PennDOT to seek bids for long-awaited road project
In his 19 years as a Penn Township resident, Ed Sullivan has trouble remembering a time when Harrison City-Export Road was in good condition near its intersection with Route 130.
Among the reasons are an “s” curve and the two narrow travel lanes, which provided the impetus for an estimated $3.62 million state project to widen and straighten out the road.
After 10 years of planning, the state Department of Transportation will begin soliciting bids for the project next week.
Sullivan, a commissioner whose ward includes the intersection, said he's surprised there aren't more crashes along the .2 mile between the Westmoreland County road's intersections with Raymaley Road and Route 130.
He likened that stretch to going through an obstacle course, and said he witnessed cars hitting potholes and curbs there while teaching his daughters how to drive.
“The reconstruction of the roadway will not only provide for safer travel, but also improve the look of a heavily traveled area of the township,” Sullivan said.
“The entire road structure is a mess, and it has been that way for a long time.”
In January, Westmoreland County commissioners approved an agreement with the state in which they updated the estimated cost from $1.84 million to $3.62 million.The state will pay for 80 percent, with the county picking up the rest through its liquid-fuels funding.
County Engineer Henry Fitz said the cost of acquiring rights-of-way boosted the estimated price. The increase was expected, but the state generally waits to revise project agreements to avoid tying up money for projects before they occur, he said.
One of the enhancements will be the addition of a left-turn lane at the Route 130 intersection.
The construction also will include a new bridge over a creek and provide a safer turn from Harrison City-Export Road onto Municipal Court, which leads to the township offices and the municipal park.
“It's pretty narrow there,” Fitz said. “It's an old road, so that will be a big improvement.”
The state is scheduled to award a contract on April 25, Fitz said.
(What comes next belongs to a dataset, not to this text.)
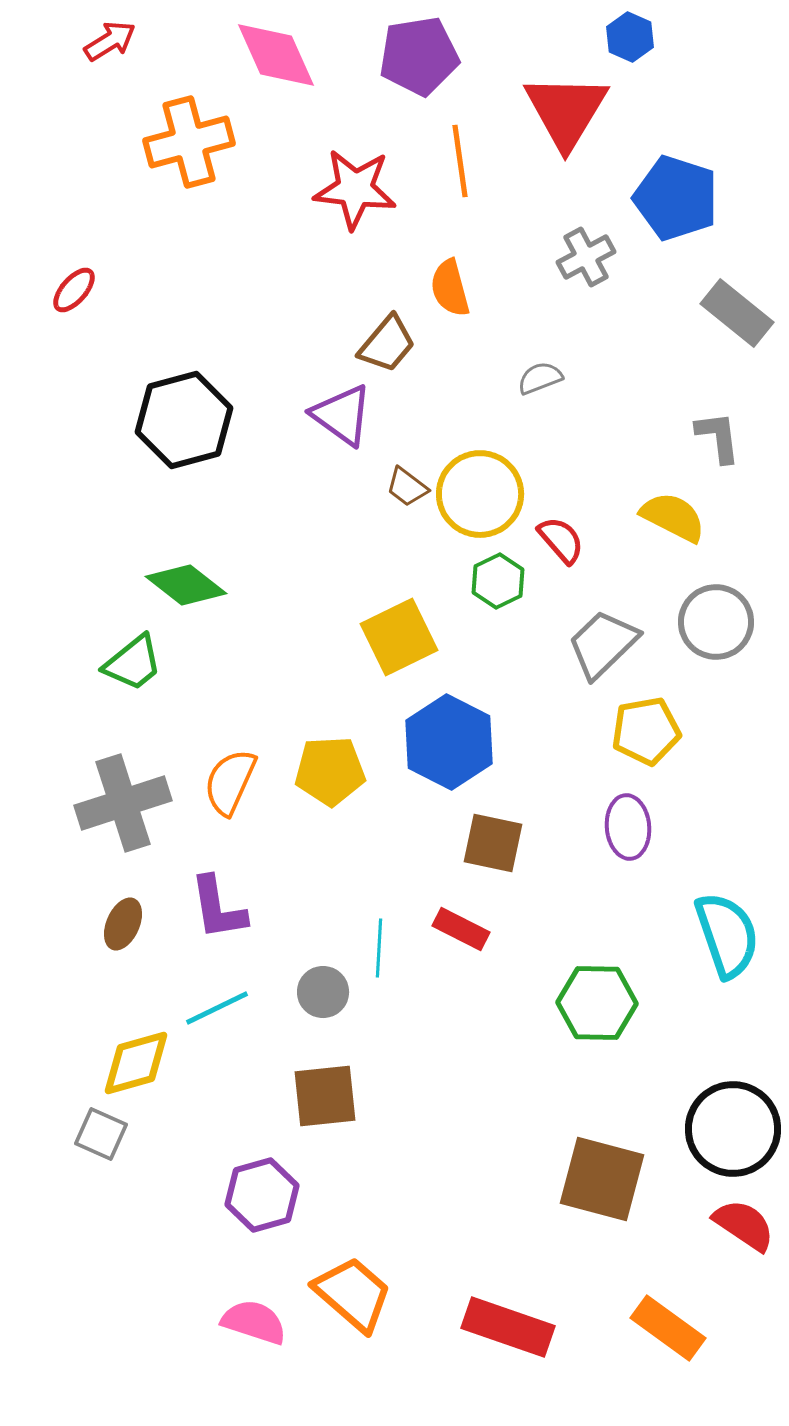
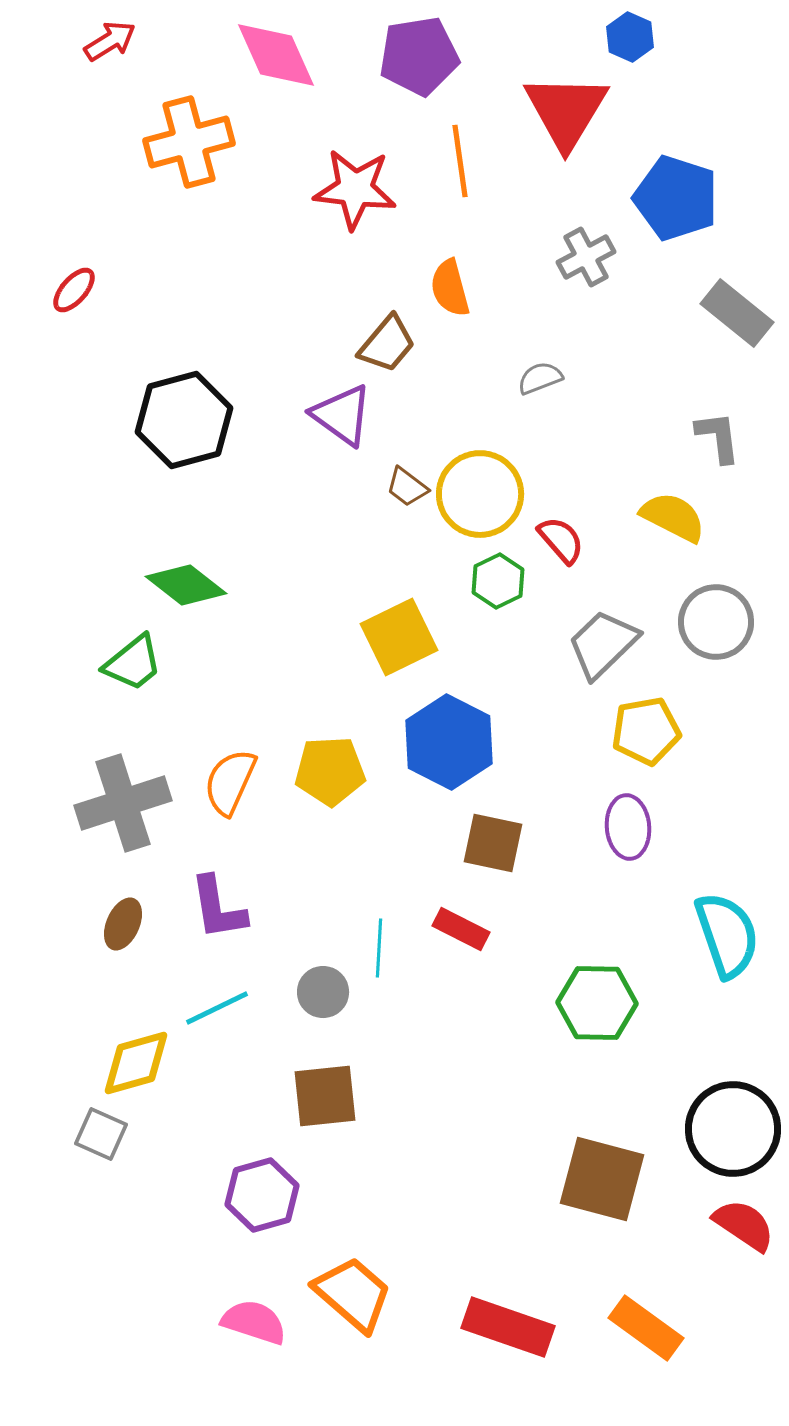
orange rectangle at (668, 1328): moved 22 px left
Construction is on pace to begin this summer and continue through the fall of 2014.
An officer with the Penn-Trafford Business Association said she thinks the project will be a significant improvement for drivers in the busy Harrison City business district.
“I just think, for the sake of safety, that it's probably long overdue and a necessity,” said Gail Collier, the group's vice president.
Sullivan said he looks at the project as the first phase to a potential reconstruction of the Route 130 corridor.
“As the road improvements progress, so will the development of business,” he said. “The township needs these type of infrastructure improvements to compete for even small businesses.”